• _Problem to solve_
Return, exactly and in full, the lines of the records below starting at the one with "130 126.6 180))" and ending at the one with "(at 130 88.5)", and no other lines.

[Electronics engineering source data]
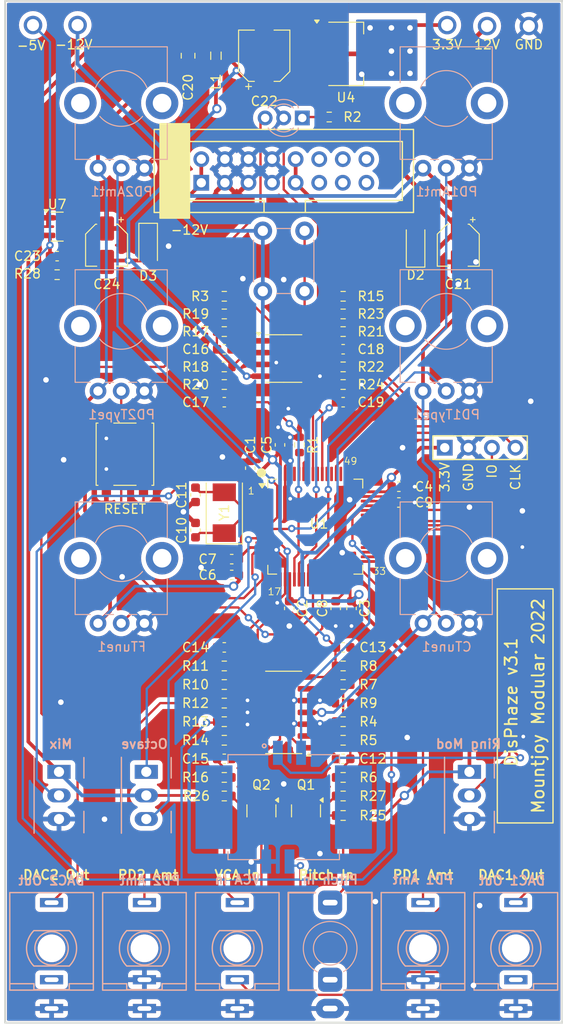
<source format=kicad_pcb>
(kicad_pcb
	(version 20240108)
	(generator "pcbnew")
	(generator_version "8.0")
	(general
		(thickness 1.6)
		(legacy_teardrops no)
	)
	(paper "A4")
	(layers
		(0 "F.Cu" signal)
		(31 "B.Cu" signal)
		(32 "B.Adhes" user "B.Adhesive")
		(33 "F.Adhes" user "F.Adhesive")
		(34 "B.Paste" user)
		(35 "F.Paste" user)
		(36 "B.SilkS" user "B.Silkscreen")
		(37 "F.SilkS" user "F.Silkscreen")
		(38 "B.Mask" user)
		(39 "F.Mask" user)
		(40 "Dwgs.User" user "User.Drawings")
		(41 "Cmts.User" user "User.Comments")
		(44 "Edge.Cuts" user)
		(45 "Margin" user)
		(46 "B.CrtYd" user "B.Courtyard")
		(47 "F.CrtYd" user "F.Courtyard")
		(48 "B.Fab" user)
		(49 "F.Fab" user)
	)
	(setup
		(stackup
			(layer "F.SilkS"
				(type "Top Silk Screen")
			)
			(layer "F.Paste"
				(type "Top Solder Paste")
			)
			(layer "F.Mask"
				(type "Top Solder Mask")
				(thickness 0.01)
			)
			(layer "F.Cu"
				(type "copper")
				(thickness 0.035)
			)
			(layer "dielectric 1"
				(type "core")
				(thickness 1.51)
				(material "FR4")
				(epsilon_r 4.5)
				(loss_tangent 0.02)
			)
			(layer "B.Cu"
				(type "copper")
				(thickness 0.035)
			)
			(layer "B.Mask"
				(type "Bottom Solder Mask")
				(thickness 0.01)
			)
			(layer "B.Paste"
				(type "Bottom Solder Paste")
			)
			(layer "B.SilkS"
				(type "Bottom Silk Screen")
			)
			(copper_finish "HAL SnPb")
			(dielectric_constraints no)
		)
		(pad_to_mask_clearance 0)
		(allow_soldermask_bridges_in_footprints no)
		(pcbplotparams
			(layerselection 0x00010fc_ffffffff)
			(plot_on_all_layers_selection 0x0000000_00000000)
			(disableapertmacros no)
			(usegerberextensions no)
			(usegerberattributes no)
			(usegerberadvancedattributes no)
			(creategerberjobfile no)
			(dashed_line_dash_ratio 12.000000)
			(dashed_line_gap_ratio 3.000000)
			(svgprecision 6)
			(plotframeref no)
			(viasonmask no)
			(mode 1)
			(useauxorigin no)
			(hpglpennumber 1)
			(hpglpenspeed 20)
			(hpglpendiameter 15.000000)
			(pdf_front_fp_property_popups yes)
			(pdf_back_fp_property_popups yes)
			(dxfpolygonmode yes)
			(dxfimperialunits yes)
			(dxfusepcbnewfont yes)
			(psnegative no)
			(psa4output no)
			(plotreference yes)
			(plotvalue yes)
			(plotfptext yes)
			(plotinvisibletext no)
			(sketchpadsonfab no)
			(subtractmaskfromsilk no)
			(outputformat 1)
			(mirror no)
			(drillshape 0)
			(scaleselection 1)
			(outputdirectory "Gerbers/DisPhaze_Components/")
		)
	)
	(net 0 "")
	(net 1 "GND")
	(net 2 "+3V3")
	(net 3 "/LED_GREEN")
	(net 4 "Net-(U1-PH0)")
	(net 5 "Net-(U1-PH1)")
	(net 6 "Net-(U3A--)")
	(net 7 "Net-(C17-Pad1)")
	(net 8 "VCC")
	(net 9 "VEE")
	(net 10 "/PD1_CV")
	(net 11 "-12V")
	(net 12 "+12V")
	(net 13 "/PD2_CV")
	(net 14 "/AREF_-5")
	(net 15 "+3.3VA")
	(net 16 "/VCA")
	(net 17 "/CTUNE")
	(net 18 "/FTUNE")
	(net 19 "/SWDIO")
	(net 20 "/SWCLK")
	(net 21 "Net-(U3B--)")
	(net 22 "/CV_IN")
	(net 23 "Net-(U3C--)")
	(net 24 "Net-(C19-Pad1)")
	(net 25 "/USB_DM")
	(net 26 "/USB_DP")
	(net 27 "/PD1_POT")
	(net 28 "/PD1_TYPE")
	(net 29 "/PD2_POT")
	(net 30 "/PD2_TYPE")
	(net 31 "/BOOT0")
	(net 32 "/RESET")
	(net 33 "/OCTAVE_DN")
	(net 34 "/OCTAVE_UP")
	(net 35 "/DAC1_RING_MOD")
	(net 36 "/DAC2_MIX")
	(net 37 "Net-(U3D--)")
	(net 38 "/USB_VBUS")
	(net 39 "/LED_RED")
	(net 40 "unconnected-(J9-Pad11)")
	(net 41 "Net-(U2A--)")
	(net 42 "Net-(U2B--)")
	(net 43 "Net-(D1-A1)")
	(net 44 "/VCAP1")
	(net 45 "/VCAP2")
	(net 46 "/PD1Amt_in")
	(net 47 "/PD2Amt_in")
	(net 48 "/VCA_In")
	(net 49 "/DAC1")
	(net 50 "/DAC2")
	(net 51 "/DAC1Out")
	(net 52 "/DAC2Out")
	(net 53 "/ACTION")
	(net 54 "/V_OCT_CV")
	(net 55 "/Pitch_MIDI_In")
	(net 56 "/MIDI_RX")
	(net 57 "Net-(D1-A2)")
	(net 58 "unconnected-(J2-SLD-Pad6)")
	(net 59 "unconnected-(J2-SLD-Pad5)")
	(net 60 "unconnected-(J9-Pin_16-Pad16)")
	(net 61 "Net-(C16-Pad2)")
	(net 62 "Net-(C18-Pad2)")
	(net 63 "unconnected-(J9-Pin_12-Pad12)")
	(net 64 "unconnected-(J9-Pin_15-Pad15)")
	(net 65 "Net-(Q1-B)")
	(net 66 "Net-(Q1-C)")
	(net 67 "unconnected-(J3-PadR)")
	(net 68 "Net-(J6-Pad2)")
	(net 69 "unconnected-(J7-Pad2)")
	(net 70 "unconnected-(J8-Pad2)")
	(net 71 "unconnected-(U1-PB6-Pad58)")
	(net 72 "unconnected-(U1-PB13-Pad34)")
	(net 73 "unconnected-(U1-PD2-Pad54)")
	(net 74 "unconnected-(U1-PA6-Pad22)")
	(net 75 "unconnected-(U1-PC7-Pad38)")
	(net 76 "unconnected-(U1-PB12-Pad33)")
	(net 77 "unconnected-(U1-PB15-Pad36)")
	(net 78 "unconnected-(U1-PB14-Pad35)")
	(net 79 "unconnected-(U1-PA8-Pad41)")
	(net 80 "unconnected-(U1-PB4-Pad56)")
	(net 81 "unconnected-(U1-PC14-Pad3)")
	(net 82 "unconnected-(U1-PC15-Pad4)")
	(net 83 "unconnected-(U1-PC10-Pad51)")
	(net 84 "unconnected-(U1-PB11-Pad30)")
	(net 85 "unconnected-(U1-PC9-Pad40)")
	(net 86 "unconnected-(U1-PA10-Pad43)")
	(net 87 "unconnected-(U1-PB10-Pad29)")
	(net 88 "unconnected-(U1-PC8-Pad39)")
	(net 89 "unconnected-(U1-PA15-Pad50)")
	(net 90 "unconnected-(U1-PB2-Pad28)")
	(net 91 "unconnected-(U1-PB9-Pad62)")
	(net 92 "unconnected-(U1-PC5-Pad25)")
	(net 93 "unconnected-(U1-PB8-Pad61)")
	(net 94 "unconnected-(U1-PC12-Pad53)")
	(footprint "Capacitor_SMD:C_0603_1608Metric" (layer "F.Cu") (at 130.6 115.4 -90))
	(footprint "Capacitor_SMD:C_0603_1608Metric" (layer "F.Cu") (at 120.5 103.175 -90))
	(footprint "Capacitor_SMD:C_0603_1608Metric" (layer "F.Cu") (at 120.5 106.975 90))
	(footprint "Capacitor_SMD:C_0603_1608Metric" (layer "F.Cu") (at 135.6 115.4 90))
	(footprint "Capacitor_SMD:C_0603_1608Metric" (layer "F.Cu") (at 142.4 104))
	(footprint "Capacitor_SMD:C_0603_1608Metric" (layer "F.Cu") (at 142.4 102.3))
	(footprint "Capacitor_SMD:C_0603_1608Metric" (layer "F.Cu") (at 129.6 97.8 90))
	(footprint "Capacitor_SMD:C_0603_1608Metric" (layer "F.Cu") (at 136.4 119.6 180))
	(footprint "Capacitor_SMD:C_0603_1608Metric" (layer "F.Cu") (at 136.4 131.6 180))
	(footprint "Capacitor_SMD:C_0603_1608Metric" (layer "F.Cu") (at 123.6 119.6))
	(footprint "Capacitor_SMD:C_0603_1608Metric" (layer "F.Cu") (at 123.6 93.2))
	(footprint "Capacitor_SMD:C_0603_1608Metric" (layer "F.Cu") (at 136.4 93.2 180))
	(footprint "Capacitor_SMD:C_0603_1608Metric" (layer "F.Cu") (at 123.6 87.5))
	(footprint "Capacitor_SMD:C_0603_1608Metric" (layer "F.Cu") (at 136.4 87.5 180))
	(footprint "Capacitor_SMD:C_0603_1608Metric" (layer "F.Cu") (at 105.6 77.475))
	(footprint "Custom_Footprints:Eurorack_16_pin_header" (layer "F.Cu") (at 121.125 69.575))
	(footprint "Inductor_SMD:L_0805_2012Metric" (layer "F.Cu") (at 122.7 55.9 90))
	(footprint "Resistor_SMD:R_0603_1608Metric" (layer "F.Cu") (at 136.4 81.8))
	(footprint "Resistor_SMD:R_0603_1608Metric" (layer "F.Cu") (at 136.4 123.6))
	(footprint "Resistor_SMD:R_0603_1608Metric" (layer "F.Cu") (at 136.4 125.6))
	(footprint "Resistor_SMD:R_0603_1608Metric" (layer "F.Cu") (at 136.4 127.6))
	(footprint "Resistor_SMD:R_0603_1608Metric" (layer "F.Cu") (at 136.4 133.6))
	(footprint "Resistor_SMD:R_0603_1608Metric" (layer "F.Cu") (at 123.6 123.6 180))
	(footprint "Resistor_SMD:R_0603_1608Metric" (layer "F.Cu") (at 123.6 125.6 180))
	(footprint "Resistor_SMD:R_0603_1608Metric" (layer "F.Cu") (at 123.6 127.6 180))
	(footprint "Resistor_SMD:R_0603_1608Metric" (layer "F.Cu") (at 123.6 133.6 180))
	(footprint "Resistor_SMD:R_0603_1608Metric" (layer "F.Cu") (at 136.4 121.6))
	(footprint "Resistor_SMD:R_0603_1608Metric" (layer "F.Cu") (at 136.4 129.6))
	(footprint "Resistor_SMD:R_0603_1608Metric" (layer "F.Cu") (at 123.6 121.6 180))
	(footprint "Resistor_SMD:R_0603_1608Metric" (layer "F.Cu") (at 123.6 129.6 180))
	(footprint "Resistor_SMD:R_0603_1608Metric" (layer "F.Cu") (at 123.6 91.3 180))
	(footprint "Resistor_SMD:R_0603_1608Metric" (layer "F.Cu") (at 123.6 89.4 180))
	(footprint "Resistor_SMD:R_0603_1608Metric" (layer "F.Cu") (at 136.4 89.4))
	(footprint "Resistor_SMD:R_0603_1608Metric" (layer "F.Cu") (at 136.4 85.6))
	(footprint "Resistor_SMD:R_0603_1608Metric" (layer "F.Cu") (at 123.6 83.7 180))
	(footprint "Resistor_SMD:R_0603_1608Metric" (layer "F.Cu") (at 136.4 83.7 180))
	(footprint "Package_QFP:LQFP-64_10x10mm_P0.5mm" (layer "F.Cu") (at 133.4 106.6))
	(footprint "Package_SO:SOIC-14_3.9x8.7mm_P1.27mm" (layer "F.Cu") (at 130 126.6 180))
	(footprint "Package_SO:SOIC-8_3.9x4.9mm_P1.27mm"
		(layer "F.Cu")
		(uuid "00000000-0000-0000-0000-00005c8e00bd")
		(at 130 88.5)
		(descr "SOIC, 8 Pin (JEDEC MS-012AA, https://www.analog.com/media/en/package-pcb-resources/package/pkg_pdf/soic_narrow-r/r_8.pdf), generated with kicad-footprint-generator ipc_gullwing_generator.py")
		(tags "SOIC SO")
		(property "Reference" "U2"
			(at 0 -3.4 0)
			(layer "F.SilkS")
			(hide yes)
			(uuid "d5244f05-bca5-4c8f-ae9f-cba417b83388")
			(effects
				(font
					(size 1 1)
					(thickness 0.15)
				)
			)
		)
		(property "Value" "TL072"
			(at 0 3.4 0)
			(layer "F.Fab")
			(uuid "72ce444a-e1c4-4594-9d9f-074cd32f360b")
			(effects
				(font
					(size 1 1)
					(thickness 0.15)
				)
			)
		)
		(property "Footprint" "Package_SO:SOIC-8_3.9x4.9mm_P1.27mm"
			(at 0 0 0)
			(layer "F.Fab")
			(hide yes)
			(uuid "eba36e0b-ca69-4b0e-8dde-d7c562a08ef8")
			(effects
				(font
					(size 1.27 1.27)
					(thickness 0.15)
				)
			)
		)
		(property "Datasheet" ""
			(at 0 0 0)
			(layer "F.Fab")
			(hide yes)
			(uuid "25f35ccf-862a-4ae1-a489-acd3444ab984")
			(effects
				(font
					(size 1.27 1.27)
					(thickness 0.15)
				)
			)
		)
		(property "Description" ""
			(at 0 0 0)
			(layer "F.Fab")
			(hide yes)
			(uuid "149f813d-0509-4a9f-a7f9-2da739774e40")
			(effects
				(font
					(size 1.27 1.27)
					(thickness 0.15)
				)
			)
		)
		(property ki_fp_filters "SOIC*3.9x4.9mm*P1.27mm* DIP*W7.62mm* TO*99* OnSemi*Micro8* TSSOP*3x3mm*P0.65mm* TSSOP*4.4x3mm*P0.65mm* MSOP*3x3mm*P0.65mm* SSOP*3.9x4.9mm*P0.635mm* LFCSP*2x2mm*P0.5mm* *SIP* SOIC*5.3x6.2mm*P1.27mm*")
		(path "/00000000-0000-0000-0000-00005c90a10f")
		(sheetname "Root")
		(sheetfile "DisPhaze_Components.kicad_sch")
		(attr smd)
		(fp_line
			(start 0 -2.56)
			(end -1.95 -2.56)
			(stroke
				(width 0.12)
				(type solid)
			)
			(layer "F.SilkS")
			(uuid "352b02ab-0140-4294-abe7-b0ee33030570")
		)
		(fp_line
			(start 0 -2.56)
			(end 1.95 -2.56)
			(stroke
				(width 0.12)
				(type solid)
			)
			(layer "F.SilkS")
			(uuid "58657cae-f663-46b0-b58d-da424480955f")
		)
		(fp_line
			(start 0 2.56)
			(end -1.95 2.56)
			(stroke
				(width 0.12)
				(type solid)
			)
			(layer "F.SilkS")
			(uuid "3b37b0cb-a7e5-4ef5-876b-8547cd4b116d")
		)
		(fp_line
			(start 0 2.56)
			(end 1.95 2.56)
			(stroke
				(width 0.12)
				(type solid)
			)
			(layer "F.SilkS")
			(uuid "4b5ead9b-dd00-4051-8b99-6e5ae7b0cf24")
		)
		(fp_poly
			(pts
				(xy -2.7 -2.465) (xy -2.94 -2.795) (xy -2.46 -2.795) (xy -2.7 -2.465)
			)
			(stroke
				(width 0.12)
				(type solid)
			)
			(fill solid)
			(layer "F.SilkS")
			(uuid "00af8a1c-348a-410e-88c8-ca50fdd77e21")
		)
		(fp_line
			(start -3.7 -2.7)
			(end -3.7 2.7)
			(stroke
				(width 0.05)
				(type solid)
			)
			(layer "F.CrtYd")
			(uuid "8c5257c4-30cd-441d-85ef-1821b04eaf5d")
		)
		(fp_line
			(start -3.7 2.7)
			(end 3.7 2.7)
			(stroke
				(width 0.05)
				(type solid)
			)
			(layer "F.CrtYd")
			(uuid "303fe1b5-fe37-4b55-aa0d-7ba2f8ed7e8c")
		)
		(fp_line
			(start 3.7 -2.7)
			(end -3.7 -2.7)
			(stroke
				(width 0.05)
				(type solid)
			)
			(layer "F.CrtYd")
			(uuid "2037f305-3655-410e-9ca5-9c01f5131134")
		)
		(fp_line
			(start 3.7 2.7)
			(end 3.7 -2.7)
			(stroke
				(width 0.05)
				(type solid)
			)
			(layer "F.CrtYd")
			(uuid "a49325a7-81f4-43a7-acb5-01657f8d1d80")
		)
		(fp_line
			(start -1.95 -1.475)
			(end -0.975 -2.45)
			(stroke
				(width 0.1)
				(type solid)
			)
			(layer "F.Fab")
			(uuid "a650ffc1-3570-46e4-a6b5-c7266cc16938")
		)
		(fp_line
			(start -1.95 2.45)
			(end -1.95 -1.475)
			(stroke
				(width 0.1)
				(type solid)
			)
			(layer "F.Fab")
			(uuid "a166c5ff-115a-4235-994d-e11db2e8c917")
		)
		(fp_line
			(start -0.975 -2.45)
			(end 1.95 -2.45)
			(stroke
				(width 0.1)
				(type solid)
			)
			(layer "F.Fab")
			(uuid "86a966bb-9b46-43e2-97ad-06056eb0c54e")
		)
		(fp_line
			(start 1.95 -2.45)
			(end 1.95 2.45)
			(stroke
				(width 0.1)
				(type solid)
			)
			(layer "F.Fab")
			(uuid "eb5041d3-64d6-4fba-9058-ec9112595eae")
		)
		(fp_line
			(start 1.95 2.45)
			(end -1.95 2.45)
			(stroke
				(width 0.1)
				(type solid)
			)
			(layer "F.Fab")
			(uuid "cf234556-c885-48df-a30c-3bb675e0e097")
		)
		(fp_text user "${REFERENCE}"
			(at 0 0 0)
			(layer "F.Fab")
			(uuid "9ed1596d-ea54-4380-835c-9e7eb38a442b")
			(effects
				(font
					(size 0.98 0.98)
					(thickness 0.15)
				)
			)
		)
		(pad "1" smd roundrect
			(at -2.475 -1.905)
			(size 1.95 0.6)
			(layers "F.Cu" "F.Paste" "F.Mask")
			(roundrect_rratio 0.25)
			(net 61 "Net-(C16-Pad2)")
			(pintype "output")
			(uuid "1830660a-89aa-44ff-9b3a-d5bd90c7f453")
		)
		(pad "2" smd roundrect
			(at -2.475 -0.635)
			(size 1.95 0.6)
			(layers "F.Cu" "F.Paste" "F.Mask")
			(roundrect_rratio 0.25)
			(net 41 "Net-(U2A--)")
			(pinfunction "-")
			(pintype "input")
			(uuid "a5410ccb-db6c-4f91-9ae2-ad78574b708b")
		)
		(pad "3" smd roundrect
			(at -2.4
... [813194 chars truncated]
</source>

• _Reply to the exercise_
	(footprint "Package_SO:SOIC-14_3.9x8.7mm_P1.27mm" (layer "F.Cu") (at 130 126.6 180))
	(footprint "Package_SO:SOIC-8_3.9x4.9mm_P1.27mm"
		(layer "F.Cu")
		(uuid "00000000-0000-0000-0000-00005c8e00bd")
		(at 130 88.5)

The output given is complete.